Abstract

The stoichiometry as well as the conditional and thermodynamic stability constants for the (bi)sulfide complexes of the +2 cations of Mn, Fe, Ni, Co, Cu, and Zn have been determined by voltammetric methods in seawater and chloride solutions of varying ionic strength. Acid−base titrations allowed for the determination of the proton stoichiometry of the complexes. Mn, Fe, Ni, and Co form bisulfide, HS-, complexes of stoichiometry MSH+, M2(SH)3+, and M3(SH)5+, which are labile under diffusion control conditions, in seawater at pH values > 7. These complexes dissociate below pH = 7, releasing H2S from solution. Evidence for sulfide-rich complexes of form M(SH)2 was not found. Cu and Zn form sulfide, S2-, complexes of stoichiometry MS and M2S32-, which are inert (nonlabile) under diffusion control conditions, in seawater at pH values > 7. There is no evidence for metal-rich sulfide complexes of stoichiometry [MxS]2x-2 from the titration data. The M2S32- complexes are tetrameric structures (M4S6) with tetrahedral metal coordination based on known thiolate complex and mineral geometries. The Zn complexes dissociate below pH = 6.7, releasing H2S from solution. However, the Cu complex does not fully dissociate below pH = 2 because of Cu(II) reduction and production of polysulfide, which do not appear to be quantitative. At seawater pH, both Zn and Cu sulfide complexes can be deposited on a mercury drop, indicating that these metal complexes are likely responsible for the presence of nanomolar levels of sulfide in oxic seawater.

## What you will do
According to the abstract on metal (bi)sulfide complexes, below what pH do the Zn complexes dissociate? Rely only on the abstract above.

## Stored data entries
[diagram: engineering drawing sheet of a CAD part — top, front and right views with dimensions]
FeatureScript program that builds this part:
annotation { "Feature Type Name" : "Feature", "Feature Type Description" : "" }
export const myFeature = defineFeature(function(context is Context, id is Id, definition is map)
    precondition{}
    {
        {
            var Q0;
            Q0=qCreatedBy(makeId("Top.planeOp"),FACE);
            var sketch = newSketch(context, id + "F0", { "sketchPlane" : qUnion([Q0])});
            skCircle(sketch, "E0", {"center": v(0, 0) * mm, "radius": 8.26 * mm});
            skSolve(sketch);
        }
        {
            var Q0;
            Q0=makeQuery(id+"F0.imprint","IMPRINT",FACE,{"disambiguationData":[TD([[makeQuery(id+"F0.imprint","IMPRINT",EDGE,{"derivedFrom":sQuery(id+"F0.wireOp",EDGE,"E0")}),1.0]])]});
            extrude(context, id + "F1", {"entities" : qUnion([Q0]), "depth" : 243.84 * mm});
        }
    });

## Solved problem
Below pH = 6.7, releasing H2S from solution.